Copy the data word for word, keeping every line.

====

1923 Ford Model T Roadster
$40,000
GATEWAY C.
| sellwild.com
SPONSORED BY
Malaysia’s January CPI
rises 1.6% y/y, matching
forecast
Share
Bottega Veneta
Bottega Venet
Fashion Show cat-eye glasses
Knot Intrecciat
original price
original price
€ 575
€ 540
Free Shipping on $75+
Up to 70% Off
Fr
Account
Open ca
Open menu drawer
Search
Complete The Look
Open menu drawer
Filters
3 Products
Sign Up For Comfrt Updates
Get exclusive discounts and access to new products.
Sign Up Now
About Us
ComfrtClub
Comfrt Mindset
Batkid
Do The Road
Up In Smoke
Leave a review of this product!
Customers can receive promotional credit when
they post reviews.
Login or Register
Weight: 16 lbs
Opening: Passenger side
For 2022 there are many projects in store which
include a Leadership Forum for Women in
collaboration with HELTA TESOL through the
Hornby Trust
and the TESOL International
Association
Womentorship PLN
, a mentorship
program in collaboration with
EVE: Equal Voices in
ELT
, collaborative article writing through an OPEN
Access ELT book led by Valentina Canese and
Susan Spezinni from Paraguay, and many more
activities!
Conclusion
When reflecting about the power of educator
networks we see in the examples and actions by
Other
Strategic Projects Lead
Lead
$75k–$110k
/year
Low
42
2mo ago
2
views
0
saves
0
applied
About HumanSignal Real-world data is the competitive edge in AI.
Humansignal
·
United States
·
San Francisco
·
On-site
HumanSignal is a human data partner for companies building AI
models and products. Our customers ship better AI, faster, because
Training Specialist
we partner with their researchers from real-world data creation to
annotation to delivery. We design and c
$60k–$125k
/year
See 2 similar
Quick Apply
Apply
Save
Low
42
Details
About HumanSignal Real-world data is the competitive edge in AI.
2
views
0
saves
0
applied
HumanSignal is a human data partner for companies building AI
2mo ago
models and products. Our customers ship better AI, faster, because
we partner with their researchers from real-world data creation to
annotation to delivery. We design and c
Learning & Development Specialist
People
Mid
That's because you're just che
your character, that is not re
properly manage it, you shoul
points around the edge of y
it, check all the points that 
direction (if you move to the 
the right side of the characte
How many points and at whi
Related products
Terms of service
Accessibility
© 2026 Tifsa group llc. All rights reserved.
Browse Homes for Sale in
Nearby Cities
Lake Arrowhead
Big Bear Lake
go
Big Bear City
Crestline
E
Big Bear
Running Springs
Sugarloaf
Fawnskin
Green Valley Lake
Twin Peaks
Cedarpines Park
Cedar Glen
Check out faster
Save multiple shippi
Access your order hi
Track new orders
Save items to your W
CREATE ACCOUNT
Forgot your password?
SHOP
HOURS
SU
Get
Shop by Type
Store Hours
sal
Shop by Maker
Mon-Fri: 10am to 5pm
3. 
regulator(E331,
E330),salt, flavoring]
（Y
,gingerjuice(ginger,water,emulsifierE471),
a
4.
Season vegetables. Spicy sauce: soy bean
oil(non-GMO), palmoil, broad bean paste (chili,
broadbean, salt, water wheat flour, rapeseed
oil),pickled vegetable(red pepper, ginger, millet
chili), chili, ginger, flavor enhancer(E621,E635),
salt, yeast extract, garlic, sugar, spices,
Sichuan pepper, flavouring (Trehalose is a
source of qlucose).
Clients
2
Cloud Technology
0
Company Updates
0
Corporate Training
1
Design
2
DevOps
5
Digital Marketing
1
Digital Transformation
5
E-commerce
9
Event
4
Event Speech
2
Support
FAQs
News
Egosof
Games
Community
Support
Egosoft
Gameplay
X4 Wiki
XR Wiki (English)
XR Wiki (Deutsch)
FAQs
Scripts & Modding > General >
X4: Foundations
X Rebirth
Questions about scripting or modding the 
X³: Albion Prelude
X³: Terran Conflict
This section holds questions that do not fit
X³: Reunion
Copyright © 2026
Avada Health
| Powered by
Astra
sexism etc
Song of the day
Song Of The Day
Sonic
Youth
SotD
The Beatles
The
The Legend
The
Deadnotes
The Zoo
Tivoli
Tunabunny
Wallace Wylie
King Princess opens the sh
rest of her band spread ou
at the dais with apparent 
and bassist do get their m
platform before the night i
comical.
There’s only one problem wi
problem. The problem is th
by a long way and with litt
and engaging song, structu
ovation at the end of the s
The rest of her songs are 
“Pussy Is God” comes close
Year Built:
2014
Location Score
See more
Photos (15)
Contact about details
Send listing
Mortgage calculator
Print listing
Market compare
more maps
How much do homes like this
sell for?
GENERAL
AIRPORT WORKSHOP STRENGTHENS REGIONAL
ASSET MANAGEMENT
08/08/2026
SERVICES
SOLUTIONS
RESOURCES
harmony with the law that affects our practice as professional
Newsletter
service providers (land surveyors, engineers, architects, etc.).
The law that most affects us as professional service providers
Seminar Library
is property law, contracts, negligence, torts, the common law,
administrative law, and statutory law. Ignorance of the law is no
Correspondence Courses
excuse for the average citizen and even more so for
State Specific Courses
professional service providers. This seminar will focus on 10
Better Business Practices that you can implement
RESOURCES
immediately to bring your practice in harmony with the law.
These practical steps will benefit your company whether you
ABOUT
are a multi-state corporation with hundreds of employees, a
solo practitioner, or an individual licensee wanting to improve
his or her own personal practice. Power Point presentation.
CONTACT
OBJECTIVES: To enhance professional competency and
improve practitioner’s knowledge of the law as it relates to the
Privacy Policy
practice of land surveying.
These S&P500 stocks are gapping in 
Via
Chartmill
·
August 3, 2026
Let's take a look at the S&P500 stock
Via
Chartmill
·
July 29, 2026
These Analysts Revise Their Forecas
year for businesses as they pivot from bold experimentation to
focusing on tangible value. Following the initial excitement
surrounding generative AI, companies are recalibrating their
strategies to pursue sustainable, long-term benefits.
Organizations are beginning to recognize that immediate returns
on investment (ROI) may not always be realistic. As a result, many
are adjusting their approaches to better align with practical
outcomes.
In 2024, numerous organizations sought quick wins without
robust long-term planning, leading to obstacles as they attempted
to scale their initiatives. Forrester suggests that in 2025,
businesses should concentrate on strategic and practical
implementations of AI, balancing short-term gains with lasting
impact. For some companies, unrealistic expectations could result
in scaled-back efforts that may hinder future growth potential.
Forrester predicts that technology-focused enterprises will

====

### RESPONSE TO THE TASK
1923 Ford Model T Roadster
$40,000
GATEWAY C.
| sellwild.com
SPONSORED BY
Malaysia’s January CPI
rises 1.6% y/y, matching
forecast
Share
Bottega Veneta
Bottega Venet
Fashion Show cat-eye glasses
Knot Intrecciat
original price
original price
€ 575
€ 540
Free Shipping on $75+
Up to 70% Off
Fr
Account
Open ca
Open menu drawer
Search
Complete The Look
Open menu drawer
Filters
3 Products
Sign Up For Comfrt Updates
Get exclusive discounts and access to new products.
Sign Up Now
About Us
ComfrtClub
Comfrt Mindset
Batkid
Do The Road
Up In Smoke
Leave a review of this product!
Customers can receive promotional credit when
they post reviews.
Login or Register
Weight: 16 lbs
Opening: Passenger side
For 2022 there are many projects in store which
include a Leadership Forum for Women in
collaboration with HELTA TESOL through the
Hornby Trust
and the TESOL International
Association
Womentorship PLN
, a mentorship
program in collaboration with
EVE: Equal Voices in
ELT
, collaborative article writing through an OPEN
Access ELT book led by Valentina Canese and
Susan Spezinni from Paraguay, and many more
activities!
Conclusion
When reflecting about the power of educator
networks we see in the examples and actions by
Other
Strategic Projects Lead
Lead
$75k–$110k
/year
Low
42
2mo ago
2
views
0
saves
0
applied
About HumanSignal Real-world data is the competitive edge in AI.
Humansignal
·
United States
·
San Francisco
·
On-site
HumanSignal is a human data partner for companies building AI
models and products. Our customers ship better AI, faster, because
Training Specialist
we partner with their researchers from real-world data creation to
annotation to delivery. We design and c
$60k–$125k
/year
See 2 similar
Quick Apply
Apply
Save
Low
42
Details
About HumanSignal Real-world data is the competitive edge in AI.
2
views
0
saves
0
applied
HumanSignal is a human data partner for companies building AI
2mo ago
models and products. Our customers ship better AI, faster, because
we partner with their researchers from real-world data creation to
annotation to delivery. We design and c
Learning & Development Specialist
People
Mid
That's because you're just che
your character, that is not re
properly manage it, you shoul
points around the edge of y
it, check all the points that 
direction (if you move to the 
the right side of the characte
How many points and at whi
Related products
Terms of service
Accessibility
© 2026 Tifsa group llc. All rights reserved.
Browse Homes for Sale in
Nearby Cities
Lake Arrowhead
Big Bear Lake
go
Big Bear City
Crestline
E
Big Bear
Running Springs
Sugarloaf
Fawnskin
Green Valley Lake
Twin Peaks
Cedarpines Park
Cedar Glen
Check out faster
Save multiple shippi
Access your order hi
Track new orders
Save items to your W
CREATE ACCOUNT
Forgot your password?
SHOP
HOURS
SU
Get
Shop by Type
Store Hours
sal
Shop by Maker
Mon-Fri: 10am to 5pm
3. 
regulator(E331,
E330),salt, flavoring]
（Y
,gingerjuice(ginger,water,emulsifierE471),
a
4.
Season vegetables. Spicy sauce: soy bean
oil(non-GMO), palmoil, broad bean paste (chili,
broadbean, salt, water wheat flour, rapeseed
oil),pickled vegetable(red pepper, ginger, millet
chili), chili, ginger, flavor enhancer(E621,E635),
salt, yeast extract, garlic, sugar, spices,
Sichuan pepper, flavouring (Trehalose is a
source of qlucose).
Clients
2
Cloud Technology
0
Company Updates
0
Corporate Training
1
Design
2
DevOps
5
Digital Marketing
1
Digital Transformation
5
E-commerce
9
Event
4
Event Speech
2
Support
FAQs
News
Egosof
Games
Community
Support
Egosoft
Gameplay
X4 Wiki
XR Wiki (English)
XR Wiki (Deutsch)
FAQs
Scripts & Modding > General >
X4: Foundations
X Rebirth
Questions about scripting or modding the 
X³: Albion Prelude
X³: Terran Conflict
This section holds questions that do not fit
X³: Reunion
Copyright © 2026
Avada Health
| Powered by
Astra
sexism etc
Song of the day
Song Of The Day
Sonic
Youth
SotD
The Beatles
The
The Legend
The
Deadnotes
The Zoo
Tivoli
Tunabunny
Wallace Wylie
King Princess opens the sh
rest of her band spread ou
at the dais with apparent 
and bassist do get their m
platform before the night i
comical.
There’s only one problem wi
problem. The problem is th
by a long way and with litt
and engaging song, structu
ovation at the end of the s
The rest of her songs are 
“Pussy Is God” comes close
Year Built:
2014
Location Score
See more
Photos (15)
Contact about details
Send listing
Mortgage calculator
Print listing
Market compare
more maps
How much do homes like this
sell for?
GENERAL
AIRPORT WORKSHOP STRENGTHENS REGIONAL
ASSET MANAGEMENT
08/08/2026
SERVICES
SOLUTIONS
RESOURCES
harmony with the law that affects our practice as professional
Newsletter
service providers (land surveyors, engineers, architects, etc.).
The law that most affects us as professional service providers
Seminar Library
is property law, contracts, negligence, torts, the common law,
administrative law, and statutory law. Ignorance of the law is no
Correspondence Courses
excuse for the average citizen and even more so for
State Specific Courses
professional service providers. This seminar will focus on 10
Better Business Practices that you can implement
RESOURCES
immediately to bring your practice in harmony with the law.
These practical steps will benefit your company whether you
ABOUT
are a multi-state corporation with hundreds of employees, a
solo practitioner, or an individual licensee wanting to improve
his or her own personal practice. Power Point presentation.
CONTACT
OBJECTIVES: To enhance professional competency and
improve practitioner’s knowledge of the law as it relates to the
Privacy Policy
practice of land surveying.
These S&P500 stocks are gapping in 
Via
Chartmill
·
August 3, 2026
Let's take a look at the S&P500 stock
Via
Chartmill
·
July 29, 2026
These Analysts Revise Their Forecas
year for businesses as they pivot from bold experimentation to
focusing on tangible value. Following the initial excitement
surrounding generative AI, companies are recalibrating their
strategies to pursue sustainable, long-term benefits.
Organizations are beginning to recognize that immediate returns
on investment (ROI) may not always be realistic. As a result, many
are adjusting their approaches to better align with practical
outcomes.
In 2024, numerous organizations sought quick wins without
robust long-term planning, leading to obstacles as they attempted
to scale their initiatives. Forrester suggests that in 2025,
businesses should concentrate on strategic and practical
implementations of AI, balancing short-term gains with lasting
impact. For some companies, unrealistic expectations could result
in scaled-back efforts that may hinder future growth potential.
Forrester predicts that technology-focused enterprises will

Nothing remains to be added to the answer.